=== REQUIRED ACTION 1 ===
Repeat the passage of the optimization test functions document from "Common test functions" up to and including "Minimum: f(1, 1) = 0.", word for word.

=== DOCUMENT SEGMENT ===
-*-*-

Name: tessl/pypi-iminuit
Author: tessl

Common test functions for optimization algorithm benchmarking and validation. These functions provide standard optimization test cases with known minima for evaluating minimizer performance.

Capabilities

Classic Test Functions

Well-known optimization test functions with documented properties and global minima.

def rosenbrock(x, y):
    """
    Rosenbrock function. Minimum: f(1, 1) = 0.
    
    The Rosenbrock function is a non-convex function used as a performance test 
    problem for optimization algorithms. It is introduced by Howard H. Rosenbrock
    in 1960. Also known as Rosenbrock's valley or Rosenbrock's banana function.
    
    Args:
        x: First parameter (float)
        y: Second parameter (float)
        
    Returns:
        float: Function value
        
    Reference:
        https://en.wikipedia.org/wiki/Rosenbrock_function
    """

def rosenbrock_grad(x, y):
    """
    Gradient of Rosenbrock function.
    
    Args:
        x: First parameter (float)
        y: Second parameter (float)
        
    Returns:
        Tuple[float, float]: Gradient components (df/dx, df/dy)
    """

def ackley(x, y):
    """
    Ackley function. Minimum: f(0, 0) = 0.
    
    The Ackley function is widely used for testing optimization algorithms.
    It is characterized by a nearly flat outer region and a large hole at the center.
    
    Args:
        x: First parameter (float)
        y: Second parameter (float)
        
    Returns:
        float: Function value
        
    Reference:
        https://en.wikipedia.org/wiki/Ackley_function
    """

def beale(x, y):
    """
    Beale function. Minimum: f(3, 0.5) = 0.
    
    The Beale function is multimodal, with sharp peaks at the corners of the
    input domain.
    
    Args:
        x: First parameter (float)  
        y: Second parameter (float)
        
    Returns:
        float: Function value
        
    Reference:
        https://en.wikipedia.org/wiki/Test_functions_for_optimization
    """

-*-*-

=== DATA PROVIDED ===
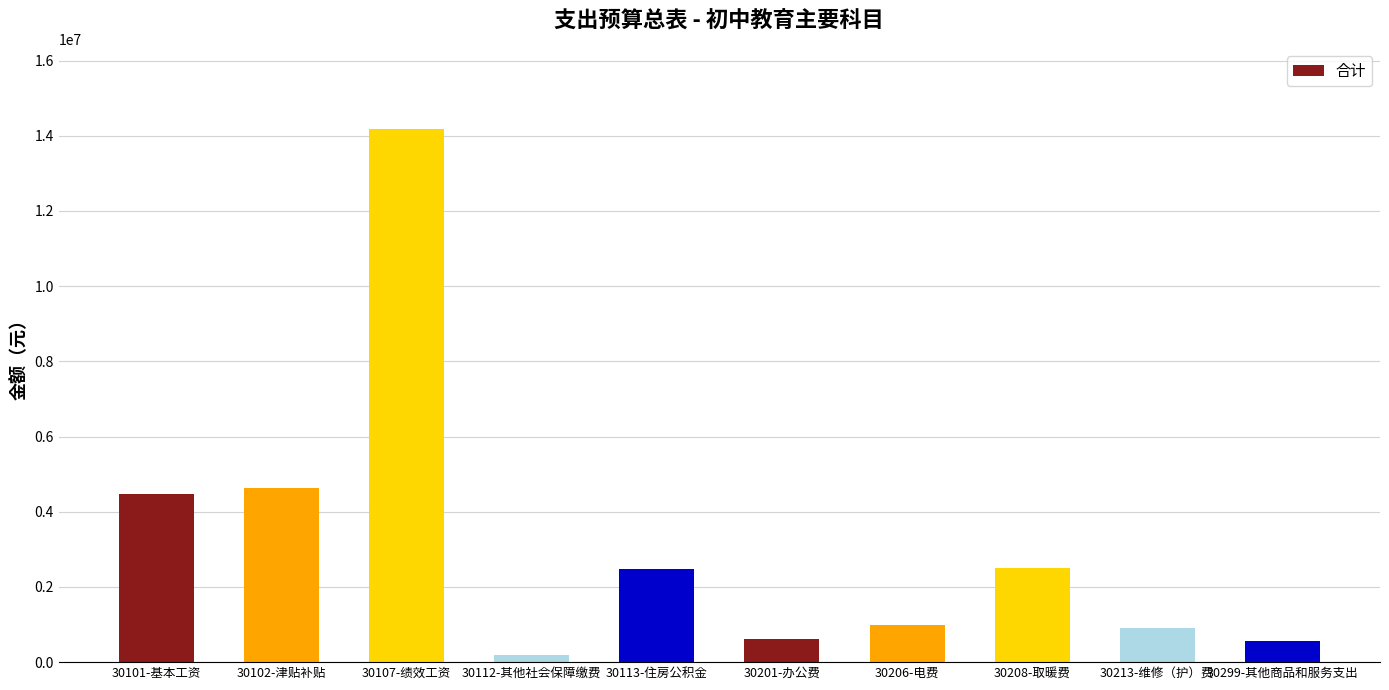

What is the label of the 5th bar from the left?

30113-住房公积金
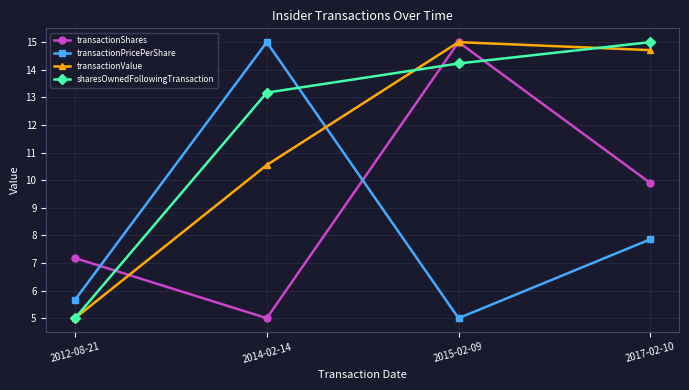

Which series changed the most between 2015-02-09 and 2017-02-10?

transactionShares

-*-*-

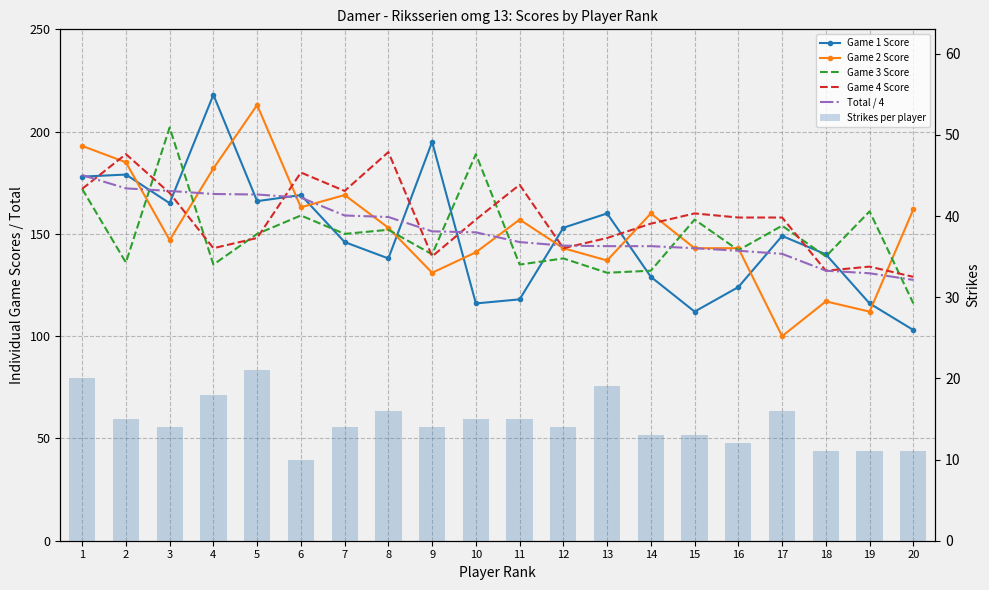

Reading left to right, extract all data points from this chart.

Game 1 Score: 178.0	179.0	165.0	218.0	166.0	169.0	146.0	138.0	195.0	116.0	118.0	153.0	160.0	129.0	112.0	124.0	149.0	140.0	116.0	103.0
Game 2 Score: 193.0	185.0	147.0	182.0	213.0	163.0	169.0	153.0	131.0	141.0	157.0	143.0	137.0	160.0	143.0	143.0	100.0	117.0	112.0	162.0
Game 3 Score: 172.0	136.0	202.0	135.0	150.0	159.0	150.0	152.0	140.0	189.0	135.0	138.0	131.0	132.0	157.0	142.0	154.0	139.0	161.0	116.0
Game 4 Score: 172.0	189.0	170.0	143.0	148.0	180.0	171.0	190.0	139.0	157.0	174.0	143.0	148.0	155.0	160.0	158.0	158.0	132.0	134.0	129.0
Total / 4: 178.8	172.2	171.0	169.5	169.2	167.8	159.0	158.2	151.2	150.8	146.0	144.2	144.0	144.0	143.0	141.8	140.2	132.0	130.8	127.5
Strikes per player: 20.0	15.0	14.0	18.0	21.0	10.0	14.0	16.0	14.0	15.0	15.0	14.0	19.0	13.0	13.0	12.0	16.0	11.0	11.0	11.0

-*-*-

=== REQUIRED ACTION 2 ===
In the rows, replace "changed the most" with "changed the least" from the line with "What is the" up to and including the line with "Which series changed", keeping everything else the same. Return only those lines, and omit the pictures.

=== ANSWER SPACE 1 ===
Common test functions for optimization algorithm benchmarking and validation. These functions provide standard optimization test cases with known minima for evaluating minimizer performance.

Capabilities

Classic Test Functions

Well-known optimization test functions with documented properties and global minima.

def rosenbrock(x, y):
    """
    Rosenbrock function. Minimum: f(1, 1) = 0.

=== ANSWER SPACE 2 ===
What is the label of the 5th bar from the left?

30113-住房公积金

Which series changed the least between 2015-02-09 and 2017-02-10?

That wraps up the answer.